Being aware of these types of biases is the first step to identifying their potential risk in the recruitment and selection process. When recruiters are aware of unconscious bias, they can ensure that all candidates are being assessed on the same objective criteria and that decisions are made without any form of discrimination.
Let's dive deeper into unconscious bias interview examples so you can see how they affect the process. We'll do this by going a layer deeper
At a previous company I worked for, we always made it our objective to hire from our networks. This included the schools and universities we attended, our previous places of employment, and friend groups. The challenge with this type of hiring process is that it can create space for affinity bias to creep in. Affinity bias is the tendency to favor people who are similar to us and can manifest itself in the hiring process when recruiters are drawn towards candidates who have something in common with themselves - sports, alma mater, previous places of employment, etc. This is an example of unconscious bias in recruitment.

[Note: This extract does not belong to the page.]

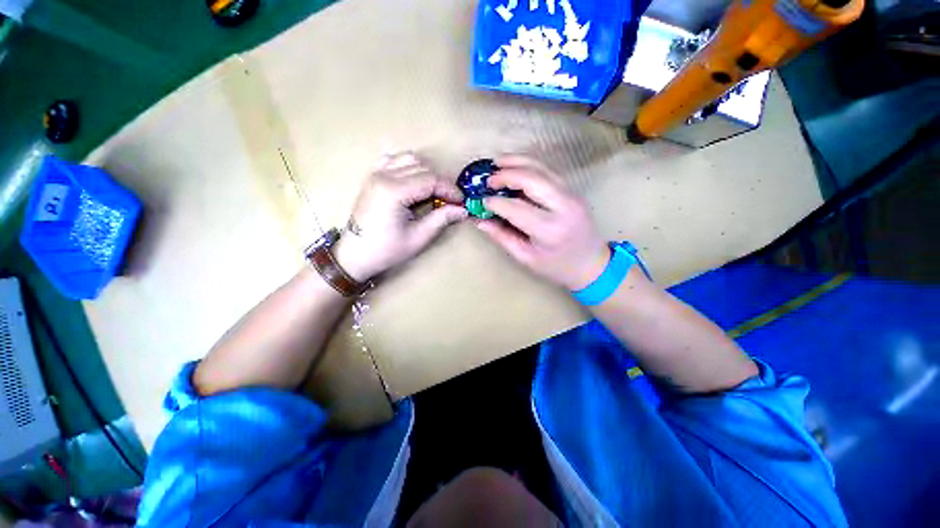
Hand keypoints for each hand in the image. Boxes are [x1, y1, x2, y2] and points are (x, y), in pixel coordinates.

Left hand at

In many ways, this type of bias can be beneficial if it increases diversity in the workplace- especially when candidates from underrepresented backgrounds are hired. However, affinity bias can also lead to a lack of objectivity in the hiring process if a candidate is favored simply because they fit the same mold as the recruiter or other team members. This is why it's doubly important to be aware of affinity biases if you're hiring from your network.
Another example of unconscious bias is confirmation bias - it is the tendency to look for evidence that confirms our existing opinions. For instance, if a recruiter has a certain idea of what their ideal candidate's educational background should look like, they may be swayed towards assessing a candidate based on that opinion rather than the skills and qualifications they have to offer. This kind of bias can lead to overlooking great candidates who may not fit into preconceived notions of what a “good” candidate looks like.

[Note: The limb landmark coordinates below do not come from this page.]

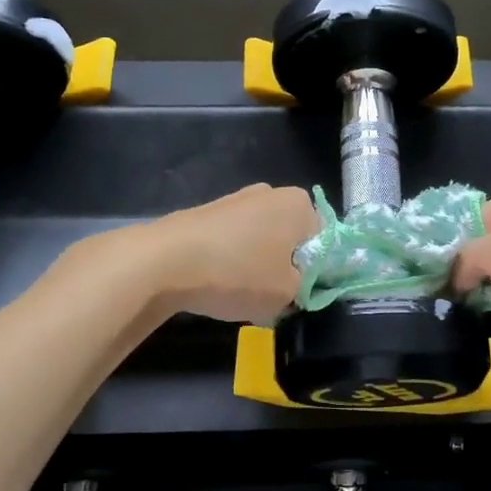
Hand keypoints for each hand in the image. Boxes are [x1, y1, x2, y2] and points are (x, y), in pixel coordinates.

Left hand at [139, 184, 318, 323]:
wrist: (165, 261)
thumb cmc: (238, 273)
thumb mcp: (287, 293)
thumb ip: (305, 288)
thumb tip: (297, 285)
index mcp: (299, 204)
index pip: (325, 240)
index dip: (317, 272)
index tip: (301, 295)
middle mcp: (270, 193)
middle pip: (291, 238)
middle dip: (286, 266)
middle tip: (274, 297)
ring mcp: (235, 200)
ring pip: (260, 242)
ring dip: (257, 266)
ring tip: (240, 294)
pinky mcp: (206, 214)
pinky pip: (232, 243)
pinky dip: (230, 262)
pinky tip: (216, 285)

For instance, I know an orthopedic surgeon who went to Yale School of Medicine. Because of the rigorous curriculum and strenuous work ethic required of him to pass that program, he held the program in high regard and tried to hire other surgeons as he grew his practice with Yale degrees. While there's nothing wrong with hiring from your alma mater, you can quickly overlook candidate red flags if you're trying to confirm your assumptions rather than objectively assess a candidate's qualifications. This is another unconscious bias in recruitment example.
Finally, there is implicit bias in recruitment and selection processes - this type of bias is typically unconscious and can manifest itself in seemingly innocuous ways. Implicit biases are based on assumptions about certain groups of people without direct evidence to back them up. For instance, if a recruiter has an underlying assumption that all young female candidates will take maternity leave soon after they start, they may not be as inclined to hire them. This type of bias can lead to discrimination against candidates from underrepresented backgrounds and should always be taken into consideration when making hiring decisions.
Another implicit bias that became very evident during the pandemic because of stay-at-home orders and remote work conditions was name discrimination. Candidates with more “ethnic-sounding” names may have been overlooked by recruiters due to the hidden assumption that they would not be able to fulfill remote work requirements since their location or background was unknown. This is an example of implicit bias that could have been avoided if recruiters were aware of it and consciously assessed each candidate on their individual merits.
In the future, no candidate should be discriminated against because of their name, gender, identity, age, or background. With technology, the world is a far smaller place than it used to be, and it's up to us to be inclusive and encouraging of everyone. With workforce shortages and global connectivity, we can't afford to let biases limit our ability to solve the problems of the future.